With the Prime Minister giving people the go ahead to Christmas on Tuesday, firms are braced for further restrictions in the period immediately after the festive weekend which will leave many hospitality and leisure businesses on the verge of collapse.

On Wednesday, the president of the Confederation of British Industry, Lord Bilimoria, welcomed Mr Sunak’s announcement of targeted cash grants for those firms hit hardest but questioned whether the £6,000 per premises was “really going to help”.

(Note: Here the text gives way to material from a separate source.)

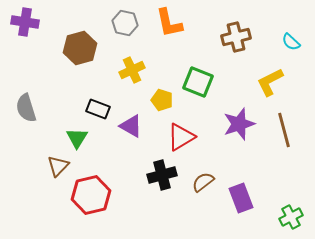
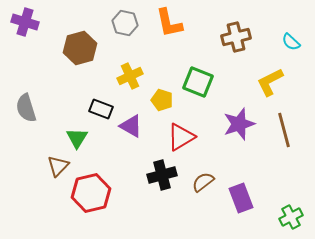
purple cross: rotated 8 degrees clockwise
yellow cross: moved 2 px left, 6 px down
black rectangle: moved 3 px right
red hexagon: moved 2 px up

He told Times Radio: “The recovery is very, very fragile; even before the new variant was discovered at the end of last month, the recovery is very fragile — so many challenges that businesses are dealing with, having suffered so much for 18 months with inflation and supply chain issues and labour shortages.

“Now, on top of all that, to have your December sales, which to the restaurant industry, the hospitality industry is one of the periods where you make the most profit in the year, to be just… the rug pulled away from you has been devastating.”

He added that in his own business, Cobra Beer, which supplies 7,000 restaurants, sales have plummeted by 40 per cent to 6 per cent “at the time when they need those sales the most”.

“This help is good — the reimbursement of the statutory sick pay is good but on the other hand £6,000 per outlet, and if you look at the detail, it has graduated down, some outlets only get £2,000 — how much is that really going to help?”